I dare you to resist the combination of mayo, soy, and sesame oil! It’s weirdly addictive, as you will find when you make this pasta salad, which may be the best use of bamboo shoots in recent memory. This dish must be served cold and couldn’t be easier. If you like the sauce, double it up and use it on other stuff, too.
- 2/3 cup mayonnaise
- ¼ cup plus 1 teaspoon peanut oil
- 2 tablespoons soy sauce
- 2 tablespoons Dijon mustard
- 2 teaspoons sesame oil
- 2/3 box (2/3 pound) spaghetti
- 1 red bell pepper, seeded and diced
- 1 small can bamboo shoots, drained, patted dry, and cut into thin strips
- 1 large carrot, cut into julienne (get one of these for that or just use a box grater)
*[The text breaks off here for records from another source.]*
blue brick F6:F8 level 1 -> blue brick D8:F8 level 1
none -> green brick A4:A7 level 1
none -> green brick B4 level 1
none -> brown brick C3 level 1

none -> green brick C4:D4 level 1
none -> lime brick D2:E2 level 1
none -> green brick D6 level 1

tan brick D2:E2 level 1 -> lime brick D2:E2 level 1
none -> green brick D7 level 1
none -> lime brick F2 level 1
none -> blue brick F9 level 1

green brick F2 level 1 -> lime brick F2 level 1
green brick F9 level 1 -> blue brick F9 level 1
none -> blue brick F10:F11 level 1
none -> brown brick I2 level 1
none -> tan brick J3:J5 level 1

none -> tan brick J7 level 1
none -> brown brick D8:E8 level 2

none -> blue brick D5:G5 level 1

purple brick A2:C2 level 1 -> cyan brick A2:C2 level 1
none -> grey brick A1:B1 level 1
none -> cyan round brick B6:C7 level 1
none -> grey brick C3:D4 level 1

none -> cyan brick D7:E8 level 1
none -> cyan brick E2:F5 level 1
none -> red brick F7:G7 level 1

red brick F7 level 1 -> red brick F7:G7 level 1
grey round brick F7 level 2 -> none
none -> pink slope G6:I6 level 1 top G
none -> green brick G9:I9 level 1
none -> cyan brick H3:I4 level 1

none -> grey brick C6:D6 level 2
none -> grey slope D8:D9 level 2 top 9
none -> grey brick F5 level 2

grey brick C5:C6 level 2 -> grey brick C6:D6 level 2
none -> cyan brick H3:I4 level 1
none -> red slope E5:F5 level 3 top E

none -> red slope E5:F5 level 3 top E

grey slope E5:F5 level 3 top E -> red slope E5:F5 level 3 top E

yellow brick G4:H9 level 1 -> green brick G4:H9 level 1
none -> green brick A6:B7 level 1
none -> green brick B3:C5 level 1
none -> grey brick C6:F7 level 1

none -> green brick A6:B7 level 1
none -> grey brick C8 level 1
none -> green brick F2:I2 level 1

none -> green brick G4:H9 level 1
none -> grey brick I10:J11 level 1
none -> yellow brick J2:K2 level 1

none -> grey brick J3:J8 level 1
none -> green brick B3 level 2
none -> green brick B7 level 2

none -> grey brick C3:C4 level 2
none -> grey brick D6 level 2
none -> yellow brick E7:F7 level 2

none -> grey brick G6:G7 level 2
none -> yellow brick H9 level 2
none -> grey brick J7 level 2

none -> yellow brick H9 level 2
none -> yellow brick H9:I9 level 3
- 1 cup chopped fresh cilantro
Whisk together the mayonnaise, ¼ cup of the peanut oil, soy sauce, mustard, and sesame oil in a large bowl. Set aside.
Cook the spaghetti according to package directions, then drain very well and toss with the remaining 1 teaspoon peanut oil. Add the spaghetti to the dressing in the bowl along with the bell pepper, bamboo shoots, carrots, and cilantro, and toss to coat. Chill at least one hour and serve.